◆ SOURCE INFORMATION ◆
=-=-=-=-=

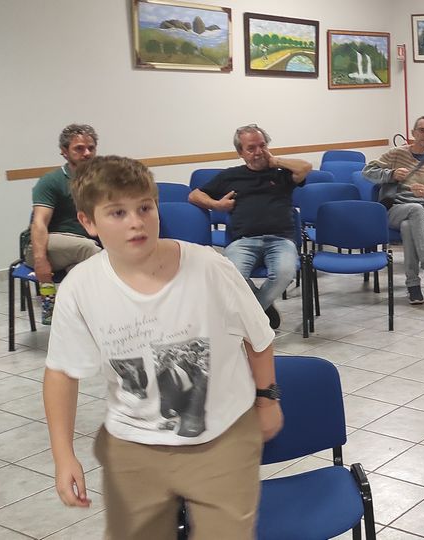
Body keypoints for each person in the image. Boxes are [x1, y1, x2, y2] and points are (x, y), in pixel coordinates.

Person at [43, 156, 282, 539]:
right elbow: (61, 373)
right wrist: (63, 454)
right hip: (133, 447)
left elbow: (259, 338)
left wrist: (267, 400)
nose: (136, 222)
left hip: (222, 440)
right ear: (88, 222)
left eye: (145, 208)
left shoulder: (210, 267)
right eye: (117, 213)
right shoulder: (80, 287)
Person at [189, 124, 312, 330]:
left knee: (284, 273)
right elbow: (194, 195)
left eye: (262, 146)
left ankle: (253, 316)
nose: (258, 152)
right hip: (244, 241)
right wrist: (217, 205)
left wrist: (275, 161)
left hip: (281, 240)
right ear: (240, 153)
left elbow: (305, 167)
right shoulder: (230, 176)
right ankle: (263, 308)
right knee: (230, 275)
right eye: (251, 148)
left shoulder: (281, 174)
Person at [362, 116, 424, 305]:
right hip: (394, 209)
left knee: (409, 226)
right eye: (422, 130)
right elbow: (367, 172)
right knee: (414, 210)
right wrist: (391, 174)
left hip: (422, 215)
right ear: (413, 133)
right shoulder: (396, 154)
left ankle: (413, 286)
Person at [25, 124, 103, 324]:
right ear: (64, 151)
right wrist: (40, 260)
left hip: (81, 247)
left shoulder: (102, 179)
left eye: (91, 148)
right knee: (91, 251)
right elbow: (39, 223)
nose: (87, 153)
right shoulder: (51, 181)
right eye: (79, 148)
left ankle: (72, 315)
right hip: (47, 245)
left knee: (80, 270)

=-=-=-=-=

◆ WHAT THIS TASK INVOLVES ◆
The answer should contain nothing but the lines from the top of the data above through the line containing "right elbow: (367, 172)", copied exactly, with no images.

◆ WRITTEN ANSWER ◆
Body keypoints for each person in the image. Boxes are [x1, y1, x2, y2] and points are (x, y), in pixel coordinates.

Person at [43, 156, 282, 539]:
right elbow: (61, 373)
right wrist: (63, 454)
right hip: (133, 447)
left elbow: (259, 338)
left wrist: (267, 400)
nose: (136, 222)
left hip: (222, 440)
right ear: (88, 222)
left eye: (145, 208)
left shoulder: (210, 267)
right eye: (117, 213)
right shoulder: (80, 287)
Person at [189, 124, 312, 330]:
left knee: (284, 273)
right elbow: (194, 195)
left eye: (262, 146)
left ankle: (253, 316)
nose: (258, 152)
right hip: (244, 241)
right wrist: (217, 205)
left wrist: (275, 161)
left hip: (281, 240)
right ear: (240, 153)
left elbow: (305, 167)
right shoulder: (230, 176)
right ankle: (263, 308)
right knee: (230, 275)
right eye: (251, 148)
left shoulder: (281, 174)
Person at [362, 116, 424, 305]:
right hip: (394, 209)
left knee: (409, 226)
right eye: (422, 130)
right elbow: (367, 172)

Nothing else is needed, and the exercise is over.